I’m silent, thinking.

“Tell me about your own relationship with Edward,” Carol suggests.

“Well, that’s the strange thing. From the sound of it, there aren’t really many similarities. It started not long after I’d moved in. He made it very clear that he wanted me. But also that he wasn’t offering a conventional relationship. He said—”

“Wait,” Carol interrupts. “I’m just going to get something.”

She leaves the room and after a short time comes back with a red notebook. “The notes from my sessions with Emma,” she explains, leafing through the pages. “You were saying?”

“He said there’s a kind of purity—”

“?‘To the unencumbered affair,’?” Carol finishes for me.

“Yes.” I stare at her. “Those were his exact words.” Words he’d previously spoken to someone else, it would appear.

“From what Emma told me, Edward is an extreme, almost obsessive perfectionist. Would you agree with that?”

I nod reluctantly.

“But of course, our previous relationships can’t ever be perfected, no matter how many times we act them out.
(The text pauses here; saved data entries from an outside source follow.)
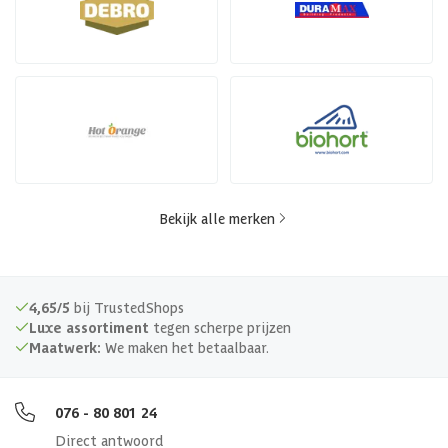
Bekijk alle merken
4,65/5
bij TrustedShops
Luxe assortiment
tegen scherpe prijzen
Maatwerk:
We maken het betaalbaar.
076 - 80 801 24
Direct antwoord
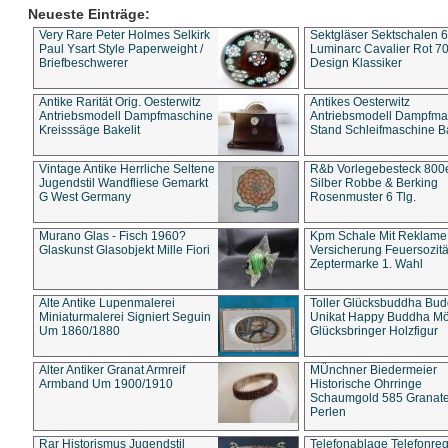
Neueste Einträge:
Very Rare Peter Holmes Selkirk
Sektgläser Sektschalen 
Paul Ysart Style Paperweight /
Luminarc Cavalier Rot 70
Briefbeschwerer
Design Klassiker
Antike Rarität Orig. Oesterwitz
Antikes Oesterwitz
Antriebsmodell Dampfmaschine
Antriebsmodell Dampfma
Kreisssäge Bakelit
Stand Schleifmaschine Ba
Vintage Antike Herrliche Seltene
R&b Vorlegebesteck 800
Jugendstil Wandfliese Gemarkt
Silber Robbe & Berking
G West Germany
Rosenmuster 6 Tlg.
Murano Glas - Fisch 1960?
Kpm Schale Mit Reklame
Glaskunst Glasobjekt Mille Fiori
Versicherung Feuersozitä
Zeptermarke 1. Wahl
Alte Antike Lupenmalerei
Toller Glücksbuddha Bu
Miniaturmalerei Signiert Seguin
Unikat Happy Buddha M
Um 1860/1880
Glücksbringer Holzfigur
Alter Antiker Granat Armreif
MÜnchner Biedermeier
Armband Um 1900/1910
Historische Ohrringe
Schaumgold 585 Granate 
Perlen
Rar Historismus Jugendstil
Telefonablage Telefonreg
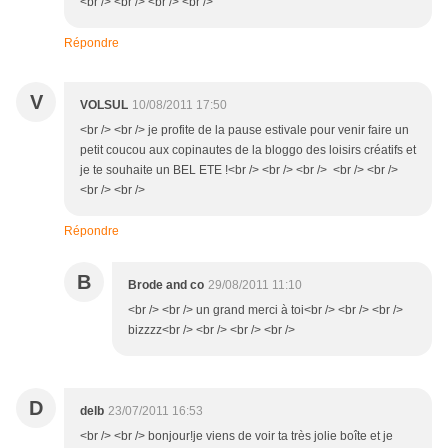
<br /> <br /> <br /> <br />
Répondre
V
VOLSUL
10/08/2011 17:50
<br /> <br /> je profite de la pause estivale pour venir faire un
petit coucou aux copinautes de la bloggo des loisirs créatifs et
je te souhaite un BEL ETE !<br /> <br /> <br /> <br /> <br />
<br /> <br />
Répondre
B
Brode and co
29/08/2011 11:10
<br /> <br /> un grand merci à toi<br /> <br /> <br />
bizzzz<br /> <br /> <br /> <br />
D
delb
23/07/2011 16:53
<br /> <br /> bonjour!je viens de voir ta très jolie boîte et je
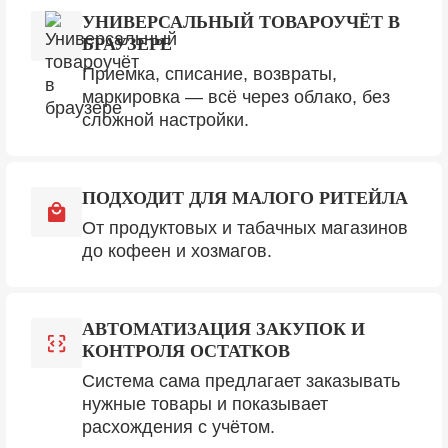
УНИВЕРСАЛЬНЫЙ ТОВАРОУЧЁТ В
БРАУЗЕРЕ
Приемка, списание, возвраты,
маркировка — всё через облако, без
сложной настройки.
ПОДХОДИТ ДЛЯ МАЛОГО РИТЕЙЛА
От продуктовых и табачных магазинов
до кофеен и хозмагов.
АВТОМАТИЗАЦИЯ ЗАКУПОК И
КОНТРОЛЯ ОСТАТКОВ
Система сама предлагает заказывать
нужные товары и показывает
расхождения с учётом.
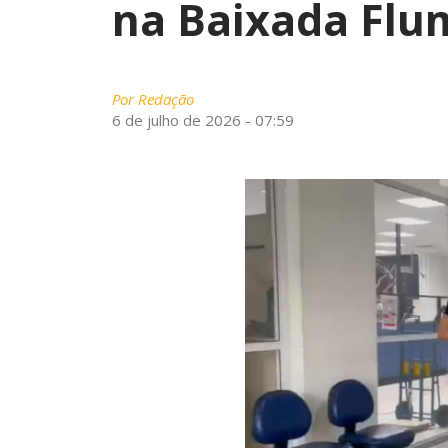
na Baixada Flu
Por
Redação
6 de julho de 2026 - 07:59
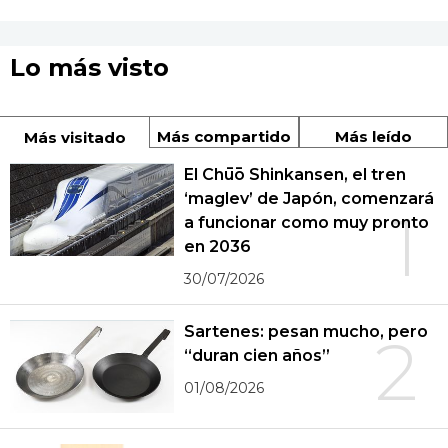
Lo más visto
Más compartido
Más leído
Más visitado
El Chūō Shinkansen, el tren
‘maglev’ de Japón, comenzará
1
a funcionar como muy pronto
en 2036
30/07/2026
Sartenes: pesan mucho, pero
2
“duran cien años”
01/08/2026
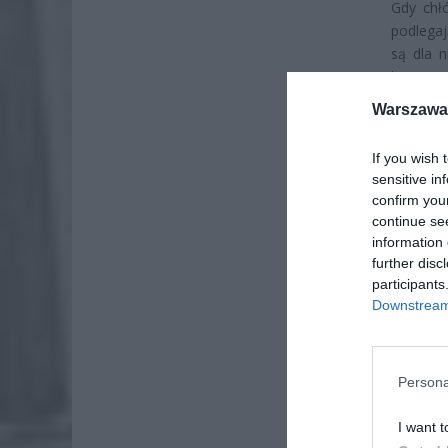
Gdy chłó
podlegaj
są dla 
higieny
porcja d
Warszawa 
If you wish 
sensitive in
confirm you
continue se
information 
further disc
participants
Downstream 
Persona
I want t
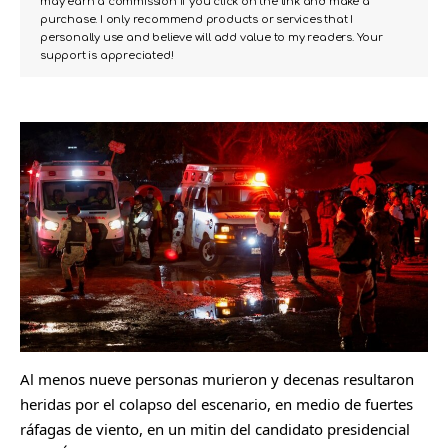
may earn a commission if you click on the link and make a
purchase. I only recommend products or services that I
personally use and believe will add value to my readers. Your
support is appreciated!
Al menos nueve personas murieron y decenas resultaron
heridas por el colapso del escenario, en medio de fuertes
ráfagas de viento, en un mitin del candidato presidencial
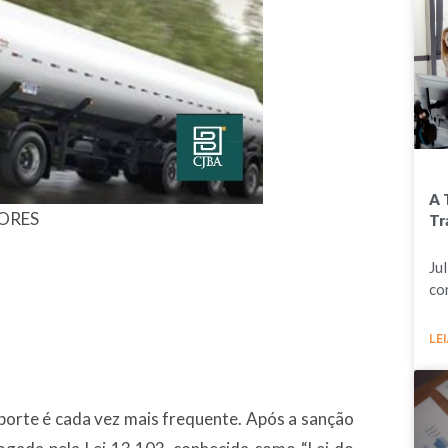
A 
ORES
Tr
Ju
co
LEI
porte é cada vez mais frequente. Após a sanção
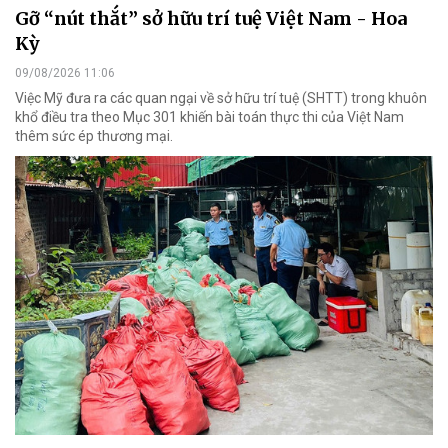
Gỡ “nút thắt” sở hữu trí tuệ Việt Nam - Hoa
Kỳ
09/08/2026 11:06
Việc Mỹ đưa ra các quan ngại về sở hữu trí tuệ (SHTT) trong khuôn
khổ điều tra theo Mục 301 khiến bài toán thực thi của Việt Nam
thêm sức ép thương mại.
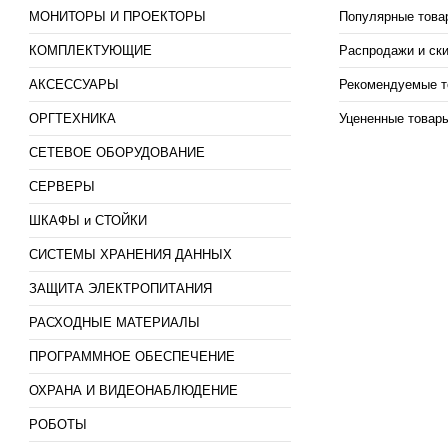
МОНИТОРЫ И ПРОЕКТОРЫ
Популярные това
КОМПЛЕКТУЮЩИЕ
Распродажи и ск
АКСЕССУАРЫ
Рекомендуемые т
ОРГТЕХНИКА
Уцененные товар
СЕТЕВОЕ ОБОРУДОВАНИЕ
СЕРВЕРЫ
ШКАФЫ и СТОЙКИ
СИСТЕМЫ ХРАНЕНИЯ ДАННЫХ
ЗАЩИТА ЭЛЕКТРОПИТАНИЯ
РАСХОДНЫЕ МАТЕРИАЛЫ
ПРОГРАММНОЕ ОБЕСПЕЧЕНИЕ
ОХРАНА И ВИДЕОНАБЛЮДЕНИЕ
РОБОТЫ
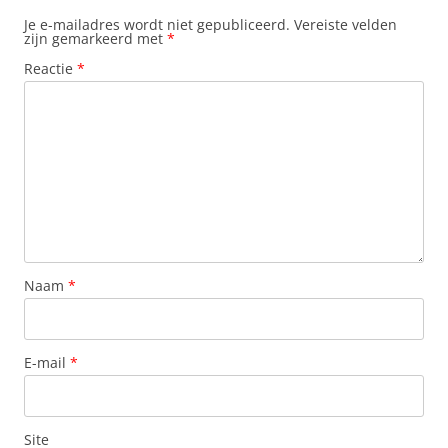
Je e-mailadres wordt niet gepubliceerd.
Vereiste velden
zijn gemarkeerd met
*
Reactie
*
Naam
*
E-mail
*
Site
Each successive failure simply reinforces the maladaptive behavior. In other words, the pattern becomes more pronounced over time. As well as more desperate.”

“Can’t a person change?”

“Oddly enough, Emma asked me the exact same question.” Carol thinks for a moment. “Sometimes, yes. But it’s a painful and difficult process, even with the help of a good therapist. And it’s narcissistic to believe that we’re going to be the one to change another person’s fundamental nature. The only person you can ever really change is yourself.”

“You say I’m in danger of going the same way as her,” I object. “But from what you describe, she was nothing like me.”

“Perhaps. But you’ve told me that you suffered a stillbirth. It’s striking, isn’t it, that you were both in some way damaged when he met you. Sociopaths are attracted to the vulnerable.”

“Why did Emma stop seeing you?”

A look of regret crosses Carol’s face. “I don’t know. If she’d only stayed in therapy, perhaps she’d still be alive today.”

“She had your card with her,” I say. “I found her sleeping bag in the attic at One Folgate Street, along with some cans of food. It looked like she’d been sleeping up there. She must have been planning to call you.”

She nods slowly. “I suppose that’s something. Thank you.”

“But I don’t think you’re right about everything else. If Emma was depressed, it was because the affair with Edward was over, not because he was controlling her. And if she killed herself—well, that’s horribly sad, but it’s hardly his fault. As you said yourself, we all have to take responsibility for our own actions.”

Carol only smiles sadly and shakes her head. I get the impression she’s heard something similar before, perhaps even from Emma.

Suddenly I’ve had enough of this room, with its soft furnishings and its clutter, its cushions and tissues and psychobabble. I stand. “Thank you for seeing me. It’s been interesting. But I don’t think I want to talk to you about my daughter, after all. Or about Edward. I won’t be coming back.”





THEN: EMMA


I can’t go to the public gallery after reading out my impact statement because of the Special Measures. So I hang around outside the court, waiting. It’s not long before DI Clarke and Sergeant Willan rush out, looking troubled. With them is the lawyer for the prosecution, Mr. Broome.

Emma, come this way, Sergeant Willan goes.

Why? What’s going on? I say as they whisk me off to another part of the lobby. I look back at the courtroom doors just as Nelson’s lawyer emerges. With her is a dark-skinned teenager in a suit. He turns in my direction, and I see a flash of recognition in his eyes. Then his lawyer says something and he turns back to her.

Emma, the magistrates have granted bail, Sergeant Willan is saying. I’m sorry.

What? I say, bewildered. Why?

The magistrates agreed with Mrs. Fields—the defense counsel—that there were some difficulties with our case.

Difficulties? What does that mean? I say. From another door, the one leading to the public gallery, Simon appears. He makes a beeline for me.

Procedural difficulties, DI Clarke says grimly. Principally around the issue of identification.

No DNA, you mean?

And no fingerprints, the barrister says.